Quem o ajudou a fundar o CAR foi José Carlos Rabaça, de 58 anos, após o tratamento em Coimbra em 1980. «Pedi ajuda a um médico e fui voluntariamente, porque a minha vida estava de rastos», adianta o segundo homenageado da noite, confessando que tudo se transformou «totalmente» a seguir. José Carlos Rabaça confessa resistir agora «muito bem» às tentações com que convive diariamente. «Não há o mínimo problema em casamentos, baptizados, convívios, sou imune e os meus amigos já o sabem», diz, orgulhoso.

Mais jovens e mulheres no alcoolismo

O CAR foi fundado em 1983, desde então já ajudou mais de 1.600 alcoólicos de todo o país, com uma taxa de sucesso de cerca de 80 por cento.

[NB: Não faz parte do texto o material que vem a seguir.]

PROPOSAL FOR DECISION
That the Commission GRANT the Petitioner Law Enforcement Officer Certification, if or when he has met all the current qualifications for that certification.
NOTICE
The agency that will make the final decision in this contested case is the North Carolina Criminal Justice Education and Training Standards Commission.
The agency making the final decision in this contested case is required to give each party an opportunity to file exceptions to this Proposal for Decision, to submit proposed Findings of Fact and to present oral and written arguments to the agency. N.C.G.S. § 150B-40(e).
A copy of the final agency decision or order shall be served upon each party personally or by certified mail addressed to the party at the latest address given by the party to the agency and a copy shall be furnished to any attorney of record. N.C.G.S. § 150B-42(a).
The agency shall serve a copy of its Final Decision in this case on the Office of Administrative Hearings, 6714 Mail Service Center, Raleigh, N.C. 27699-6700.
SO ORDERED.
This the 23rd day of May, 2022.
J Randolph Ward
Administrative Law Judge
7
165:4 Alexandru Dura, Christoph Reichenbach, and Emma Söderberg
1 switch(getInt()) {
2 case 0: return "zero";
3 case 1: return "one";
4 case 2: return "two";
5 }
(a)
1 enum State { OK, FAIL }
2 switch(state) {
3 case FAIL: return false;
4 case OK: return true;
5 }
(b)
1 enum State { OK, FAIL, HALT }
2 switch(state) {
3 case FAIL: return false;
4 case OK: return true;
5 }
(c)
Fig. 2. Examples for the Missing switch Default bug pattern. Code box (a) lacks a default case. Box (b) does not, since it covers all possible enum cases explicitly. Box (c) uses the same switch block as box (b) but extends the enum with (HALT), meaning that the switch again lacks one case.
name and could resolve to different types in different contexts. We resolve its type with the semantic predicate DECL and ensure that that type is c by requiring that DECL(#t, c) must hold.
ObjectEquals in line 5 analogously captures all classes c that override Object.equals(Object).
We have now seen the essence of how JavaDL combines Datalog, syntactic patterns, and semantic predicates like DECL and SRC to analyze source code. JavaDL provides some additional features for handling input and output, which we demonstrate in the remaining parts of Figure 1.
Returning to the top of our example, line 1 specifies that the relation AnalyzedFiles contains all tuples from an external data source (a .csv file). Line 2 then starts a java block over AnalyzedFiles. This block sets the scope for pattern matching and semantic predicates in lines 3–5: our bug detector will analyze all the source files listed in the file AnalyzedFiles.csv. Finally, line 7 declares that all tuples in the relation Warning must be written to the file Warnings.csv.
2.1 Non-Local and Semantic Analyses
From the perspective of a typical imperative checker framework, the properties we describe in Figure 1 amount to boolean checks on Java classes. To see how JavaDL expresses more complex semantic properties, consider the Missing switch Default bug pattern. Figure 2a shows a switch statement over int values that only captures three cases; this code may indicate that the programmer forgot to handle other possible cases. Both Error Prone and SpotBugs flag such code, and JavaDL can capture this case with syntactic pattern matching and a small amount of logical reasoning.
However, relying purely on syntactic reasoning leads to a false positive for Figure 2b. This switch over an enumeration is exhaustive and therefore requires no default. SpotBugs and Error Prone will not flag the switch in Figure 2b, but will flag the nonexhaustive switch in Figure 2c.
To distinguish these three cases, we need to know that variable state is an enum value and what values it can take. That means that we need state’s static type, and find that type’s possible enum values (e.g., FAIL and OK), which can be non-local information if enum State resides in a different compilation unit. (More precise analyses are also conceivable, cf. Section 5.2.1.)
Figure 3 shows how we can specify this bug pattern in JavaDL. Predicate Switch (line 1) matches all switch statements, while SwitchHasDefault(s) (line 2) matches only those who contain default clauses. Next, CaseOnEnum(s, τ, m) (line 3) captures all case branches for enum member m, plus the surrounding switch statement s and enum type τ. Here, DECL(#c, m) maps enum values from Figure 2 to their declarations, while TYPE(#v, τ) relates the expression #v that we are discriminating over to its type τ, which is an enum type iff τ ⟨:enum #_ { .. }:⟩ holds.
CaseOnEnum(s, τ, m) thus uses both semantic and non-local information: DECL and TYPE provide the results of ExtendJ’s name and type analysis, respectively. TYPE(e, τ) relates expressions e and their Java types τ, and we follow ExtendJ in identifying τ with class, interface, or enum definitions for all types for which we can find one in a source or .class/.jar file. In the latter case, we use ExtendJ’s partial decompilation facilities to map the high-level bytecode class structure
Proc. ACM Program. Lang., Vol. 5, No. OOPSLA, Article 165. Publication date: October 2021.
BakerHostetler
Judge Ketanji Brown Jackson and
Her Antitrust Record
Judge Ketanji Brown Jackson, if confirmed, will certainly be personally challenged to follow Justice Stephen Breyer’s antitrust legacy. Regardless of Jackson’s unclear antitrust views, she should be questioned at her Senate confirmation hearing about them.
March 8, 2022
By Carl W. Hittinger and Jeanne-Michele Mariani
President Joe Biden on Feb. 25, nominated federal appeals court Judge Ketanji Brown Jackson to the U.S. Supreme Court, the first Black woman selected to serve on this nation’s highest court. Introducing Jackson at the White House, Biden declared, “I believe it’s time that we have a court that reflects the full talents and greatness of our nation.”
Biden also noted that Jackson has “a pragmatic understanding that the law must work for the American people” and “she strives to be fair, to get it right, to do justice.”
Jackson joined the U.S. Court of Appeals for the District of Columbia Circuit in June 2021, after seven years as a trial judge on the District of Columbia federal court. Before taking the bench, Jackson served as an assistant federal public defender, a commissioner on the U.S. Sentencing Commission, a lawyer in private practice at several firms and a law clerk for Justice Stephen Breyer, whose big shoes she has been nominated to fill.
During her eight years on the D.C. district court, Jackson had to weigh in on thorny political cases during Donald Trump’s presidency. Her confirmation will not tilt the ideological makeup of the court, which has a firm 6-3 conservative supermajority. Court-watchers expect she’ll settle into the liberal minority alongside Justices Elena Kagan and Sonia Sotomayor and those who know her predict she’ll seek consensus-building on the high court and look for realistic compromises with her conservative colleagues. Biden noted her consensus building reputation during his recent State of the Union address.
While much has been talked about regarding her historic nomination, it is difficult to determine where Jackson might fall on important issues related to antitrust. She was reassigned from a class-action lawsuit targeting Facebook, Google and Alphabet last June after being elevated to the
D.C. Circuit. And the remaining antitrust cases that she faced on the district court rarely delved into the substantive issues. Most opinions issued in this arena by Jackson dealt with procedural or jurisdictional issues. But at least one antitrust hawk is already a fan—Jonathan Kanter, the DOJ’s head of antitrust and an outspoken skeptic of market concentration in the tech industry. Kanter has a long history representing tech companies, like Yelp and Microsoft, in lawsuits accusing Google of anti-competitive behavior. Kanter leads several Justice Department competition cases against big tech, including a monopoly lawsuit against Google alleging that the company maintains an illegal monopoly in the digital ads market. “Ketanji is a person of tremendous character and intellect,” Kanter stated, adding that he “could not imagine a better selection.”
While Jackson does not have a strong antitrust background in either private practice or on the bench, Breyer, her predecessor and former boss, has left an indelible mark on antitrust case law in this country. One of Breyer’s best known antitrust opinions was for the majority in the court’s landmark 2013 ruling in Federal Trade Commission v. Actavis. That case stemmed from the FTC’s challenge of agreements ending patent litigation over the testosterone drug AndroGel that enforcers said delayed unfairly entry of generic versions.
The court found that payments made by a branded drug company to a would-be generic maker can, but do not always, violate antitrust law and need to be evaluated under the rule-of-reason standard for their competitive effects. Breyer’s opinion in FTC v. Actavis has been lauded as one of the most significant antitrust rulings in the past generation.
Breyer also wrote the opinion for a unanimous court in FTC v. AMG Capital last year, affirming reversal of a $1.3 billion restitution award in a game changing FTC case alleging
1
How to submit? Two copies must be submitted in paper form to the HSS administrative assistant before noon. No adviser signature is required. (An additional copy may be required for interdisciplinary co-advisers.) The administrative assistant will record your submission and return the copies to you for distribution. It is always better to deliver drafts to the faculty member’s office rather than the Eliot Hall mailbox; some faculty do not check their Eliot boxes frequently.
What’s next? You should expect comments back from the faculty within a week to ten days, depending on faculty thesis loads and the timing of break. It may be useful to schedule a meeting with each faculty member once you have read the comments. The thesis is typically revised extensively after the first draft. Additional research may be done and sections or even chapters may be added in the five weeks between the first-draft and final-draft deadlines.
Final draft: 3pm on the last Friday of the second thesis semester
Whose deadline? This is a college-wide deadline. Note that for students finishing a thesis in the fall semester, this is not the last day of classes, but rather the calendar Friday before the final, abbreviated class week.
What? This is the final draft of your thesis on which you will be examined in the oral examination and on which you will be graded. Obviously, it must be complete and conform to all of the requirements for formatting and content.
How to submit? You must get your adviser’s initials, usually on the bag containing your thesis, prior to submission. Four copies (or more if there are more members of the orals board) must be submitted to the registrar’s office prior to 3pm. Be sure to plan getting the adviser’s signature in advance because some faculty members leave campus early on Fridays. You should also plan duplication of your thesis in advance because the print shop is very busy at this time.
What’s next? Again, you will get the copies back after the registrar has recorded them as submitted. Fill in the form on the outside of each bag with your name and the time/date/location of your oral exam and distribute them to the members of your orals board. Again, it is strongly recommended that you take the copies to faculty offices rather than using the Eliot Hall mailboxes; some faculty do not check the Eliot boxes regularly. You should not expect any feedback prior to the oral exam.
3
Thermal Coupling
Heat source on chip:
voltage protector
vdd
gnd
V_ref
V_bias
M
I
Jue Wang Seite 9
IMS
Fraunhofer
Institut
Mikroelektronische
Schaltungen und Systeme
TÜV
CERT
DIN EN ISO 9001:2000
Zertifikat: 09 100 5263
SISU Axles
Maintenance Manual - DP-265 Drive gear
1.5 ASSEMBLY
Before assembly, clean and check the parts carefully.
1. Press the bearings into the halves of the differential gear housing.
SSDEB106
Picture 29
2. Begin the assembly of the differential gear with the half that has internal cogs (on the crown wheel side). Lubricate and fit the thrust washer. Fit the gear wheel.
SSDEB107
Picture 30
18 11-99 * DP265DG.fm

Para além disso também costumam fazer frequentemente sessões de esclarecimento nas escolas do distrito da Guarda. «Muitos jovens ficam admirados quando lhes digo que as bebidas alcoólicas que ingerem tem o mesmo álcool que se vende nas farmácias para as feridas» relata Carlos Brito.

No distrito da Guarda, há 26.120 bebedores excessivos e 21 mil alcoólicos crónicos, adianta o responsável. Porém o presidente do CAR está apreensivo com os consumos excessivos dos jovens, pois já não bebem vinho ou cerveja, mas bebidas «mais perigosas», como os ‘shots’. Como a lei permite que os jovens bebam a partir dos 16 anos, «com as “bebidas da moda” fazem em cinco anos uma alcoolização que demorava 20 anos a beber vinho em excesso». Também preocupante é o alcoolismo feminino. Porque hoje a mulher adquiriu um estatuto de igualdade ao homem, mas «fisicamente é por vezes mais fraca».